[Opening Supplied entries section]

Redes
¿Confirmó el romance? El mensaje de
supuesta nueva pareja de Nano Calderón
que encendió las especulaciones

[Closing Supplied entries section]
[Opening Supplied entries section]

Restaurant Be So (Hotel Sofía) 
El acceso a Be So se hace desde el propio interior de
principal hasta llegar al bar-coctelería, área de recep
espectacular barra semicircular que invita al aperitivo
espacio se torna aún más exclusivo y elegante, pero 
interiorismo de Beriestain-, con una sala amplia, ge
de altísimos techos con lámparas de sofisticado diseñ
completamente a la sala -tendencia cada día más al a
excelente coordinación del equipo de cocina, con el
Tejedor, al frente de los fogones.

[Closing Supplied entries section]

- _Work to be completed_
Using the listing above, return word for word each line from the one that has "Restaurant Be So (Hotel Sofía)" through the one that has "completamente a la", and no line outside that range.

- _Written response_
Restaurant Be So (Hotel Sofía) 
El acceso a Be So se hace desde el propio interior de
principal hasta llegar al bar-coctelería, área de recep
espectacular barra semicircular que invita al aperitivo
espacio se torna aún más exclusivo y elegante, pero 
interiorismo de Beriestain-, con una sala amplia, ge
de altísimos techos con lámparas de sofisticado diseñ
completamente a la sala -tendencia cada día más al a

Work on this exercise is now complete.